YOUR ASSIGNMENT:
Search the records for "están". Copy every line where it appears.

RECORDS FOR THIS TASK:

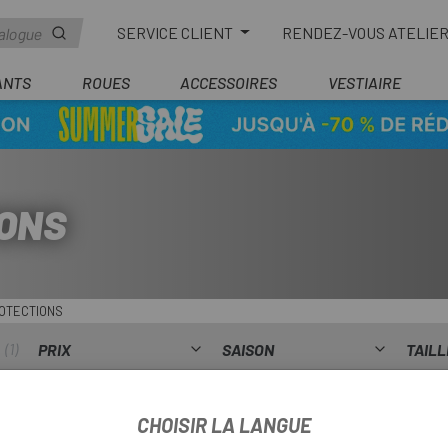
SERVICE CLIENT
RENDEZ-VOUS ATELIE
ANTS
ROUES
ACCESSOIRES
VESTIAIRE
ONS
OTECTIONS
1
PRIX
SAISON
TAILL
CHOISIR LA LANGUE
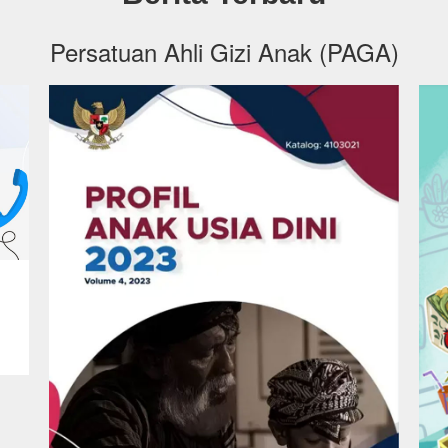
Persatuan Ahli Gizi Anak (PAGA)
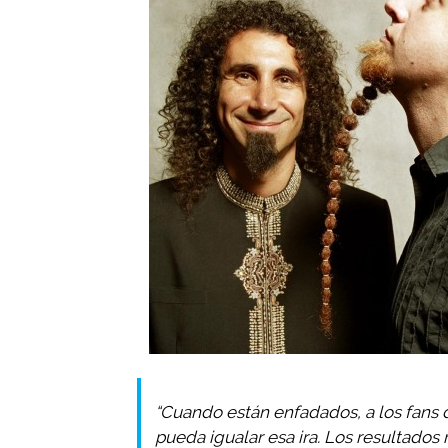
“Cuando están enfadados, a los fans
pueda igualar esa ira. Los resultados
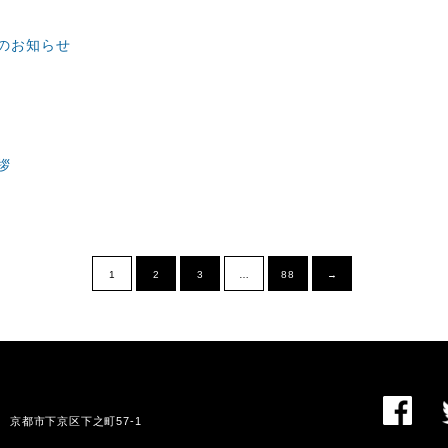
のお知らせ
拶
1
2
3
…
88
→
01 京都市下京区下之町57-1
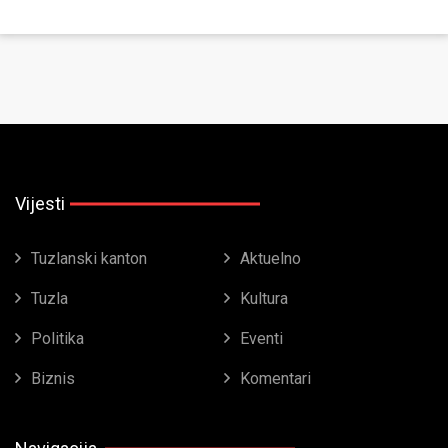
Vijesti
Tuzlanski kanton
Aktuelno
Tuzla
Kultura
Politika
Eventi
Biznis
Komentari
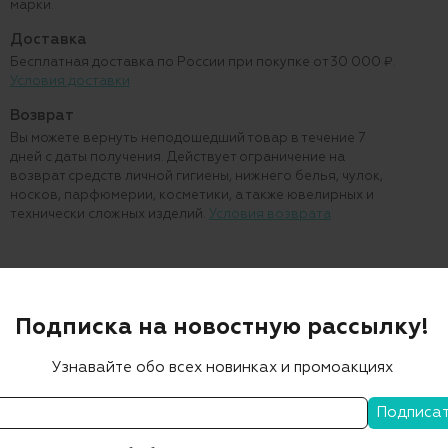
марки.
Доставка
Бесплатная доставка по России при покупке от 30 000 ₽.
Условия доставки
Возврат
Вы можете вернуть неподошедший товар в течение 7
дней с даты получения. Действует ограничение на
возврат средств личной гигиены, нижнего белья, чулок,
носков, парфюмерии, косметики, а также ювелирных и
технически сложных изделий.
Условия возврата
Подписка на новостную рассылку!
Узнавайте обо всех новинках и промоакциях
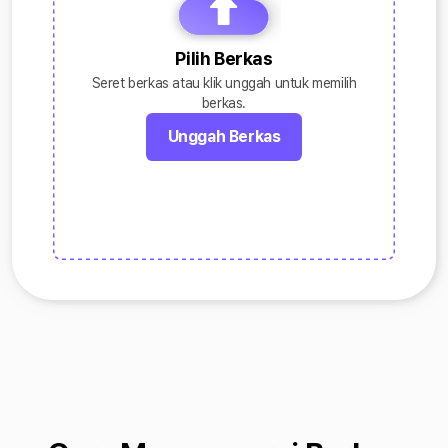
Pilih Berkas
Seret berkas atau klik unggah untuk memilih
berkas.
Unggah Berkas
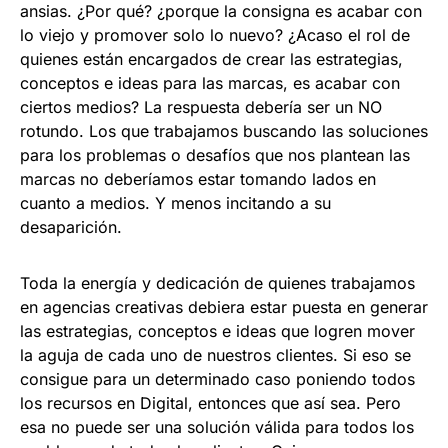
ansias. ¿Por qué? ¿porque la consigna es acabar con
lo viejo y promover solo lo nuevo? ¿Acaso el rol de
quienes están encargados de crear las estrategias,
conceptos e ideas para las marcas, es acabar con
ciertos medios? La respuesta debería ser un NO
rotundo. Los que trabajamos buscando las soluciones
para los problemas o desafíos que nos plantean las
marcas no deberíamos estar tomando lados en
cuanto a medios. Y menos incitando a su
desaparición.
Toda la energía y dedicación de quienes trabajamos
en agencias creativas debiera estar puesta en generar
las estrategias, conceptos e ideas que logren mover
la aguja de cada uno de nuestros clientes. Si eso se
consigue para un determinado caso poniendo todos
los recursos en Digital, entonces que así sea. Pero
esa no puede ser una solución válida para todos los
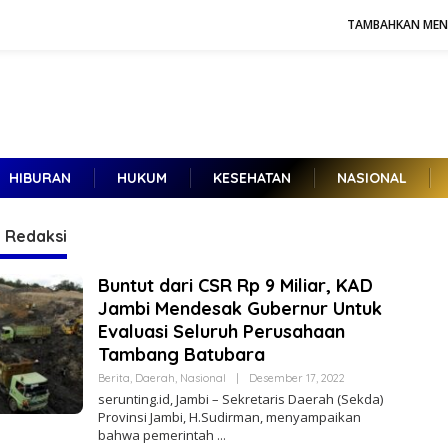
TAMBAHKAN ME
HIBURAN
HUKUM
KESEHATAN
NASIONAL
Kuntadi dan Reda Manthovani,
Kandidat Jampidsus Baru, Berikut
:
Redaksi
Rekam Jejak di Korps Adhyaksa
Buntut dari CSR Rp 9 Miliar, KAD
Jambi Mendesak Gubernur Untuk
Evaluasi Seluruh Perusahaan
Tambang Batubara
Berita
,
Daerah
,
Nasional
|
Desember 17, 2022
O
L
serunting.id, Jambi – Sekretaris Daerah (Sekda)
E
Provinsi Jambi, H.Sudirman, menyampaikan
H
bahwa pemerintah
R
E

WRITTEN REPLY:
“Cuando están enfadados, a los fans
quienes están encargados de crear las estrategias,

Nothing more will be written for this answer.